**PETUNJUK TUGAS**
1 > Sunting tulisan tentang perjalanan pulang saat musim hujan: tulis ulang bagiannya mulai dari "Oleh Uthera Kalimaya" dan terus sampai "merasa 'hulap' untuk pulang.", dengan setiap "pulang" diganti menjadi "mudik".
2 > Menurut tulisan tentang perjalanan pulang saat musim hujan, di berapa titik penulis harus melewati banjir?
3 > Lanjutkan tulisan tentang perjalanan pulang saat musim hujan, dimulai setelah kalimat terakhir yang ada.

**TEKS BACAAN**

Oleh Uthera Kalimaya
Perjalanan
Pergi
Musim hujan
datang, dan keharusan untuk pulang menjadi suatu ke-hulap-an (baca:
kemalasan). Barangkali itu yang mendorong rasa malas saya untuk mencium bau
rumah, dan merasakan masakan rumah, lebih besar dari musim kemarau. Bukan
karena saya tidak ingin pulang, tapi perjalanan menuju rumah itulah yang selalu
membuat saya merasa 'hulap' untuk pulang.
Kamu bayangkan saja, bila musim ini datang, saya harus melewati banjir di tiga
titik. Di titik pertama dan kedua, akibat sungai Ciliman meluap, sungai Cipaeh
yang awalnya memang seperti paeh (mati) atau tidak mengalir itu
dilimpahi air got dan ditambah luapan Ciliman, ketiga air sawah yang meruah ke
jalan sementara got tidak bisa menampung air lagi. Belum lagi kondisi jalannya
yang mungkin akan disenangi para pecinta motor cross maupun offroad;
tanah bercampur batu yang mencipta kembang (bekas ban truk pengangkut hasil
bumi, dan ban motor), sangat licin. Jalan alternatifnya tidak lain; masuk ke
halaman rumah orang, kebun, hutan, dan ke mana saja asal motor bisa lewat.

**DATA LATIHAN**
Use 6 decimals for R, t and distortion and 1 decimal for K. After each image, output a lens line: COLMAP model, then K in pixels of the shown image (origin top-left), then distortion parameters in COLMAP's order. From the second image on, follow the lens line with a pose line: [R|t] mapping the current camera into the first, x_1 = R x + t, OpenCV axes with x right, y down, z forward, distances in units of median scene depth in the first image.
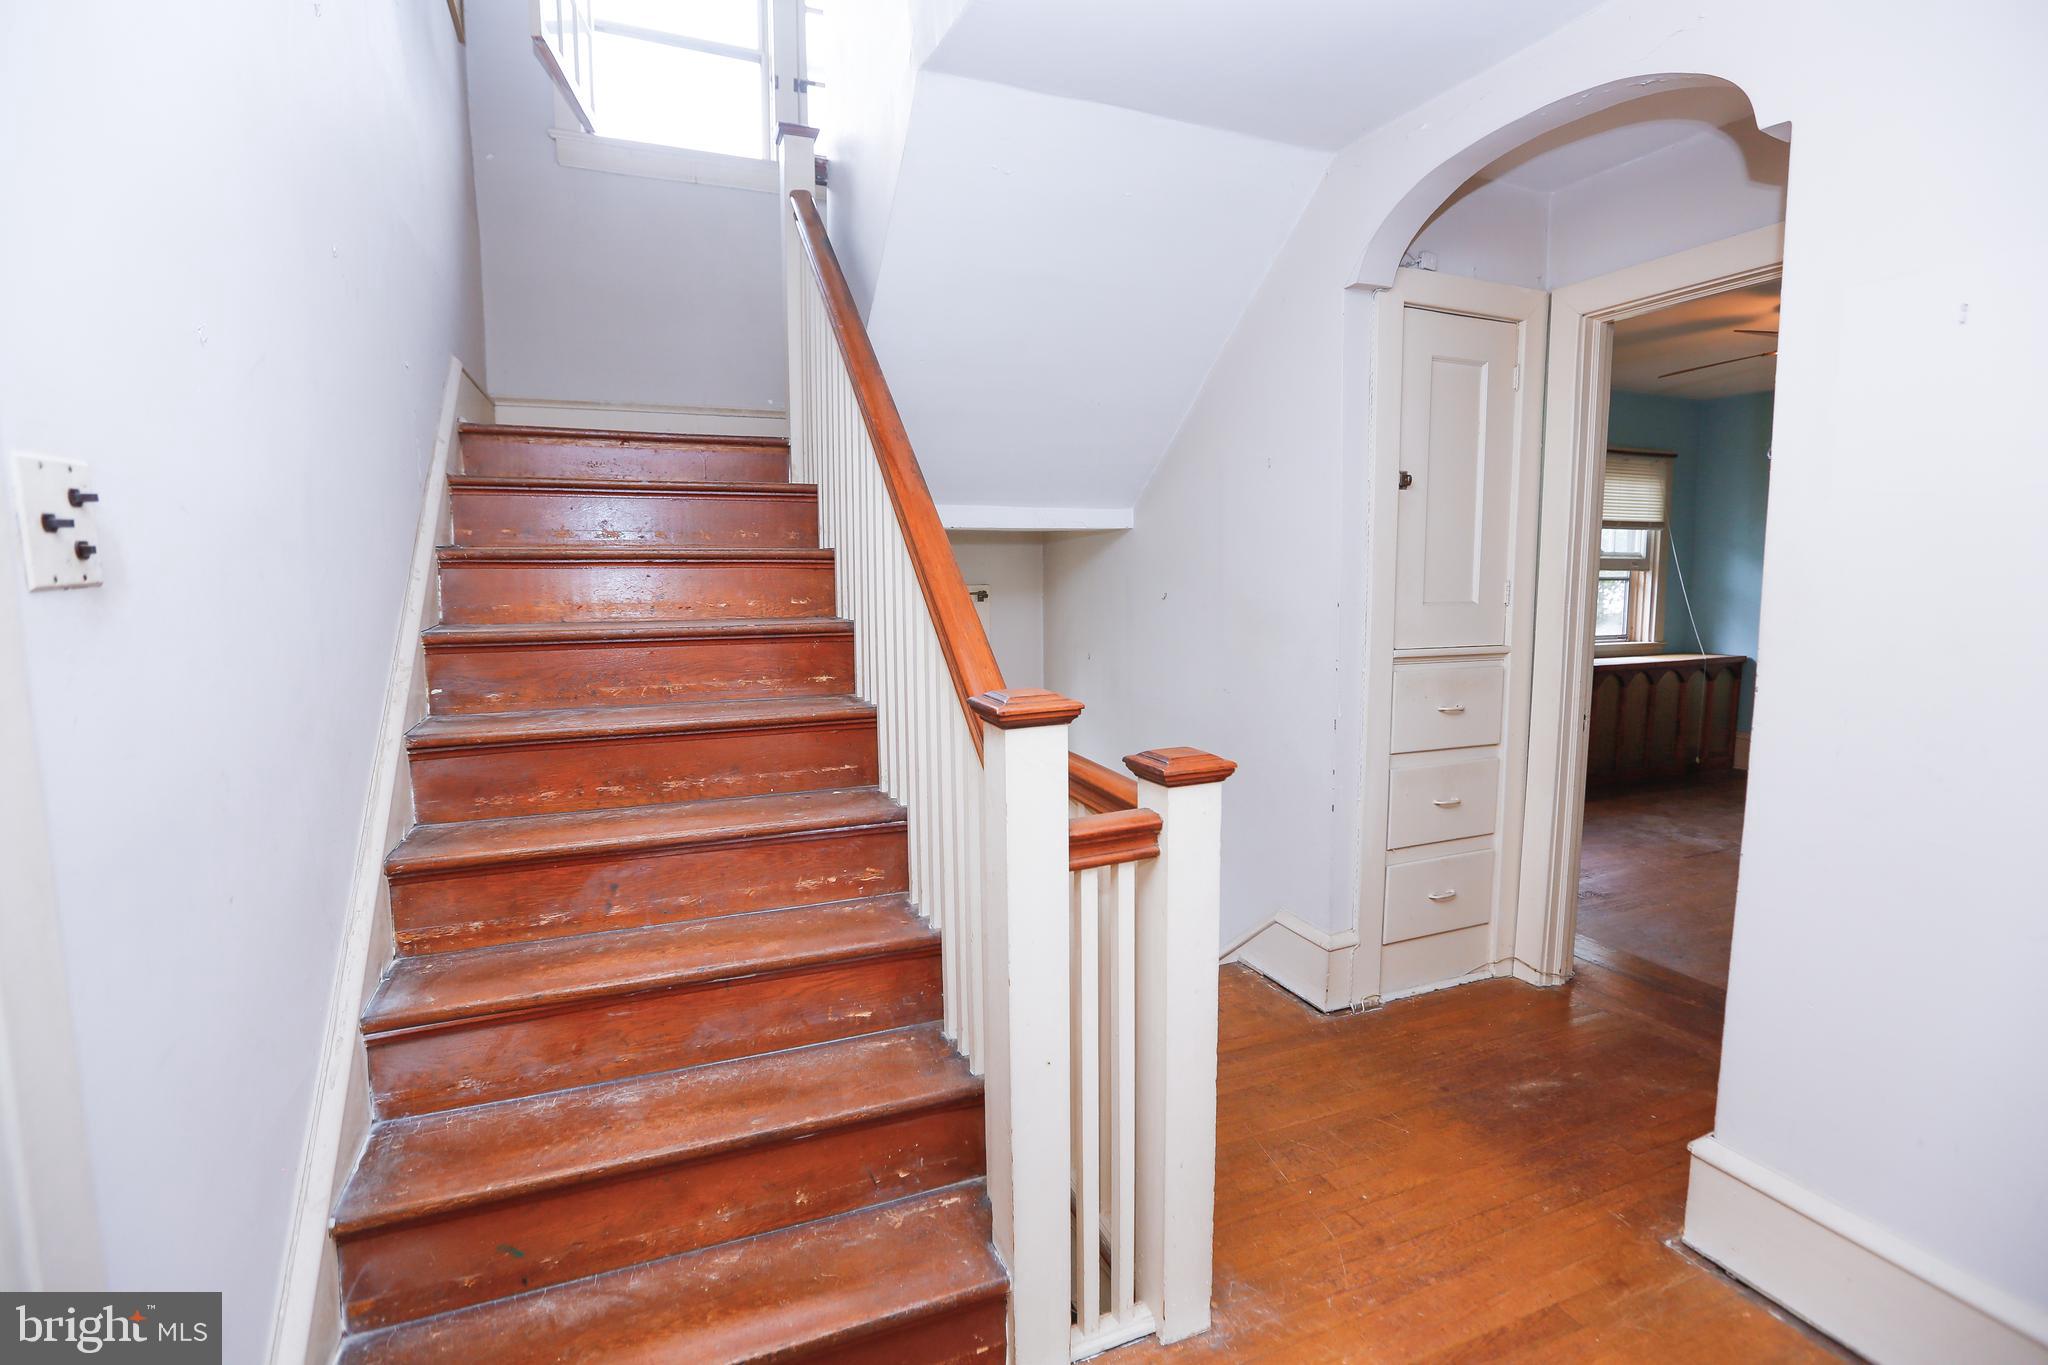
lens RADIAL K [[927.4, 0, 1012.3], [0, 927.4, 676.0], [0, 0, 1]] dist [-0.061706, 0.023628]
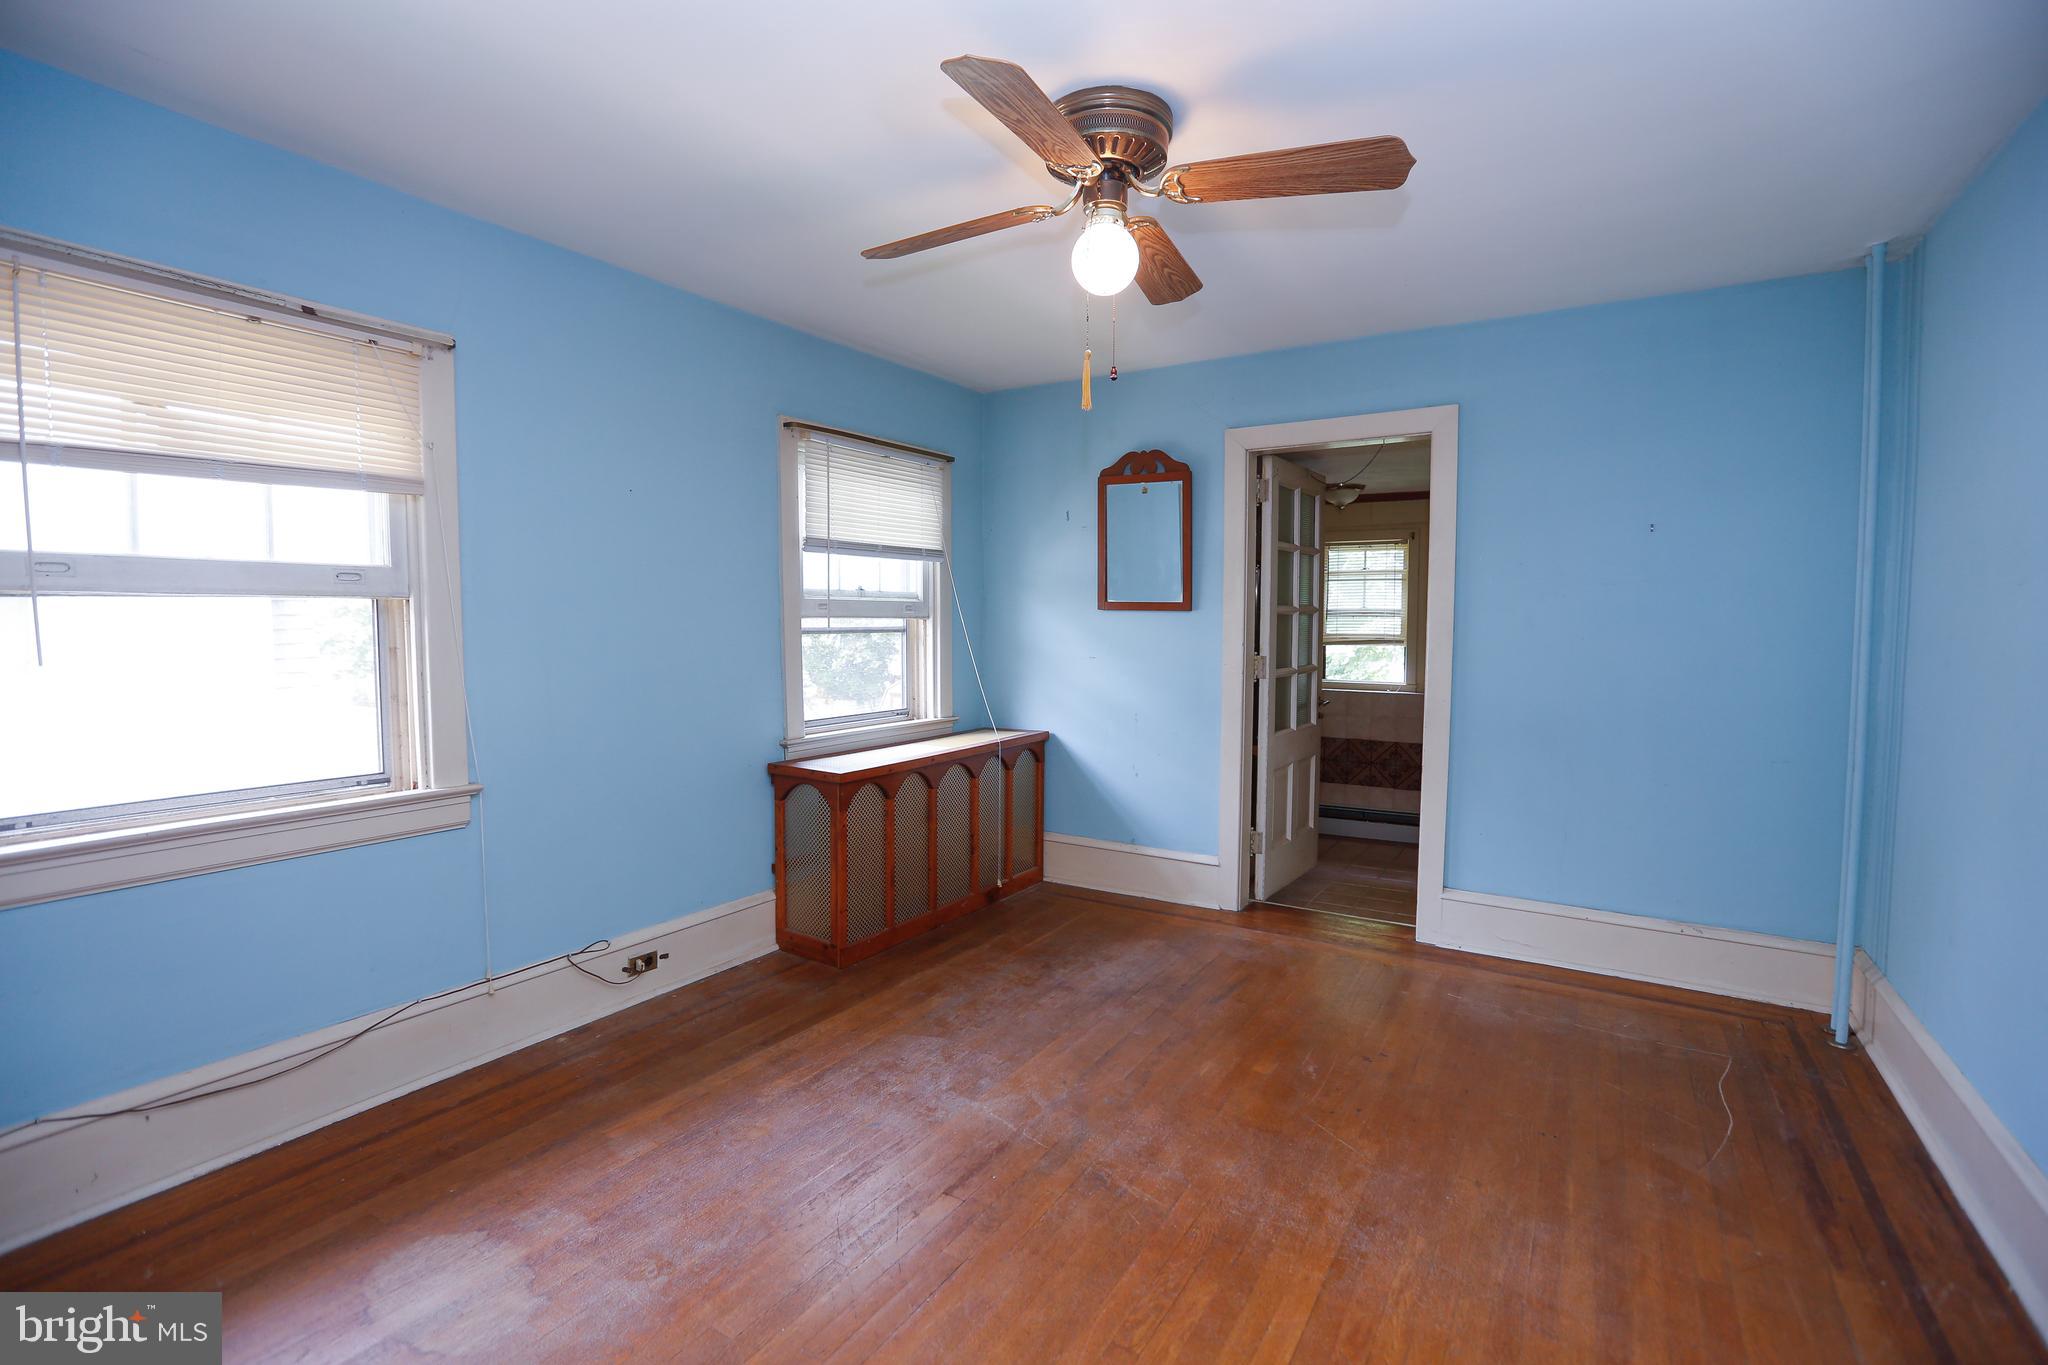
lens RADIAL K [[927.4, 0, 1012.3], [0, 927.4, 676.0], [0, 0, 1]] dist [-0.061706, 0.023628]
pose [[0.805734, -0.027917, 0.591619, 0.329754], [0.060091, 0.997587, -0.034765, -0.042641], [-0.589221, 0.063563, 0.805468, 0.383667]]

**JAWABAN TUGAS**
1 >
Oleh Uthera Kalimaya
Perjalanan
Pergi
Musim hujan
datang, dan keharusan untuk mudik menjadi suatu ke-hulap-an (baca:
kemalasan). Barangkali itu yang mendorong rasa malas saya untuk mencium bau
rumah, dan merasakan masakan rumah, lebih besar dari musim kemarau. Bukan
karena saya tidak ingin mudik, tapi perjalanan menuju rumah itulah yang selalu
membuat saya merasa 'hulap' untuk mudik.

2 > Di tiga titik.

3 >
Memang, orang yang biasa menjemput saya sangat lihai memilih jalan. Dia adalah
orang yang selama ini saya percaya tidak akan membuat saya jatuh dari motor.
Tapi untuk bulan penghujan ini, rasa malas pulang itu bercampur dengan acara
yang sebentar lagi akan kami selenggarakan; Ziarah Keabadian ketiga guru saya.
Perhitungan saya, bila pulang hanya untuk merasakan masakan rumah barang semalam,
sementara kondisi perjalanan macam itu, tubuh ini apa kabar nantinya?
Sebetulnya, saya tidak tega juga meminta bertemu bapak di luar rumah. Tapi
bapak mengatakan ada keperluan ke Pasar sebab cucu tersayangnya datang.
Jadilah, kemarin, Sabtu (16/11) saya janjian bertemu bapak di Pasar Panimbang.
Saya menyebut ini sebagai wujud dari; 'saya baik-baik saja, lho'. Karena itu,
walaupun belum mandi saya pun memutuskan pergi ke terminal dan naik bus jurusan
Labuan.
Di dalam bus berwarna merah itu, ternyata sudah banyak yang
berdiri. Padahal, kondektur berteriak 'kosong' pada setiap orang. Saya pikir,
kondektur bus ini sedang mengamalkan perkataan Budha; kosong adalah isi, isi
adalah kosong. Jika bukan karena itu, maka pengertian kosong dalam
KBBI harus ditambahi. Bukan hanya; 1) tidak berisi'; 2) 'tidak
berpenghuni'; 3) hampa; berongga; 4) tidak mengandung arti; 5) tidak bergairah;
6) tidak ada yang menjabat; terluang; 7) tidak ada sesuatu yang berharga
(penting); 8) tidak ada muatannya; 9) ki tidak pandai; tidak cerdas; 10)
cak nol. Tapi kosong pun sama dengan masih ada tempat untuk berdiri,
meskipun saling berhimpitan.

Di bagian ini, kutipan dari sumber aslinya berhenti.